● TEXT PASSAGE
☆ ☆ ☆
Two years ago Pitino named Antoine Walker co-captain at age 22,
hoping that the move would inspire the talented but mercurial
forward to embrace a leadership role. Though Walker has shown
flashes of brilliance--he made the All-Star team in his second
season--Pitino's frequent criticisms of his poor conditioning have
done little to motivate Walker but plenty to turn Celtics fans
against the young player. Last year Walker was subjected to
relentless booing at home, and Pitino shopped him over the summer
but found no takers.

"To be involved in trade talks is not the worst thing, because
every player in the league goes through it at one time or
another," says Walker, who is still a co-captain. "But I'm human,
too, and when you're constantly being mentioned [in trade talks]
it bothers you to a degree. But that's behind me. I understand
losing brings out a lot of negatives. I want to be part of it
when we turn that around and make the playoffs."
☆ ☆ ☆
● DATA FOR ANALYSIS
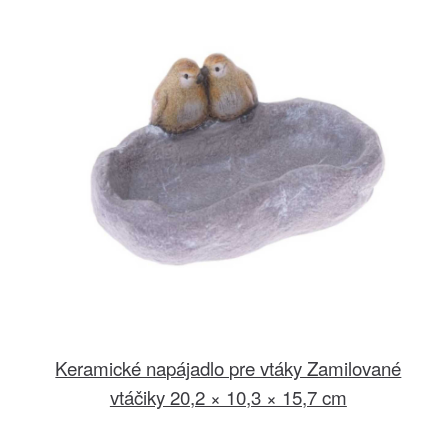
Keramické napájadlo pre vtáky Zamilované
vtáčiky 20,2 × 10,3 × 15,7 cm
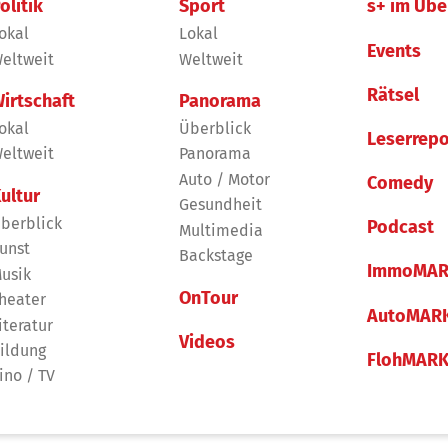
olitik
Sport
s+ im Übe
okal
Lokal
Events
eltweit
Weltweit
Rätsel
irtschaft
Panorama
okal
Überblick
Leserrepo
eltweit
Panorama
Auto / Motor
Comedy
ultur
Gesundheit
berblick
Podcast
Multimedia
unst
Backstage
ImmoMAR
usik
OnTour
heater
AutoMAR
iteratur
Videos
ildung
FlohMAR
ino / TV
☆ ☆ ☆
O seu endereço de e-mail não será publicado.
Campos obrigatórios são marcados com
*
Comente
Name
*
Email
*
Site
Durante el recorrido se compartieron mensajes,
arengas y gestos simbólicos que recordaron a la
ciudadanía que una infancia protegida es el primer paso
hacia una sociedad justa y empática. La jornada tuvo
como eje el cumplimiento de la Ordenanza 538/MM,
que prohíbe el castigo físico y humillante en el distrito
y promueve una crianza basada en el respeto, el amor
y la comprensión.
☆ ☆ ☆
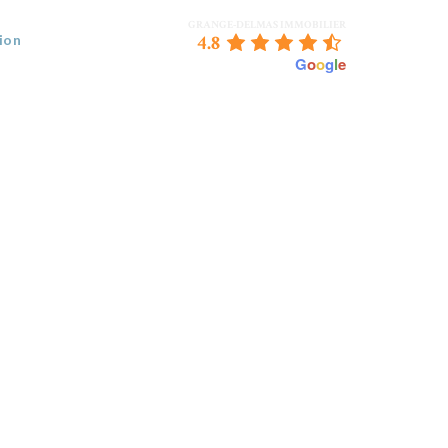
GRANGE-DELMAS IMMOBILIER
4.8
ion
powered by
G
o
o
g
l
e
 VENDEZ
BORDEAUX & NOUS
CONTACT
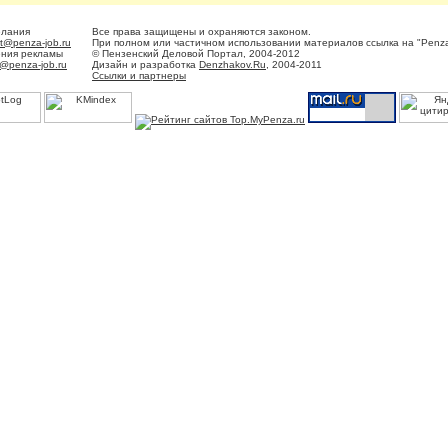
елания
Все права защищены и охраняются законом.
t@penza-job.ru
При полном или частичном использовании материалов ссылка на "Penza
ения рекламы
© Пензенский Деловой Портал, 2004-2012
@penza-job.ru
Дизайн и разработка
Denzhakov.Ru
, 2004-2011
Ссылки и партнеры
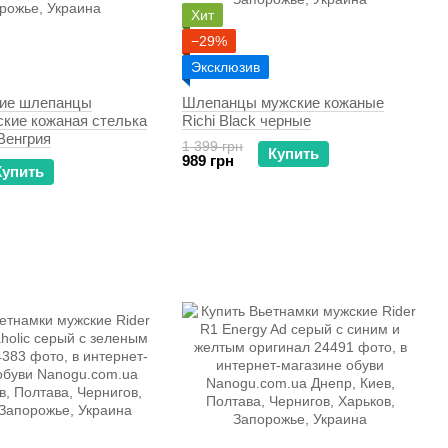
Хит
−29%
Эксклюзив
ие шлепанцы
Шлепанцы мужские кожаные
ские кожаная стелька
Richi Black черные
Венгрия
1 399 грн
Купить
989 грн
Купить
☆ ☆ ☆
● EXERCISE INSTRUCTIONS
• A. Copy the passage about Antoine Walker word for word, starting with "Two years ago" and going on through "found no takers.".
• B. Based on the passage about Antoine Walker, answer yes or no for each statement, and back up each answer with the deciding words from the passage, quoted exactly.
(i) Walker was made co-captain when he was 22.
(ii) Over the summer, Pitino found a team willing to trade for Walker.
(iii) Walker made the All-Star team in his first season.
• C. From the passage about Antoine Walker, list every phrase outside Walker's own quoted words that tells when something happened.

● ANSWERS BELOW
• A.
Two years ago Pitino named Antoine Walker co-captain at age 22,
hoping that the move would inspire the talented but mercurial
forward to embrace a leadership role. Though Walker has shown
flashes of brilliance--he made the All-Star team in his second
season--Pitino's frequent criticisms of his poor conditioning have
done little to motivate Walker but plenty to turn Celtics fans
against the young player. Last year Walker was subjected to
relentless booing at home, and Pitino shopped him over the summer
but found no takers.

• B.
(i) Yes: "Two years ago Pitino named Antoine Walker co-captain at age 22"
(ii) No: "Pitino shopped him over the summer but found no takers"
(iii) No: "he made the All-Star team in his second season"

• C.
- Two years ago
- at age 22
- in his second season
- Last year
- over the summer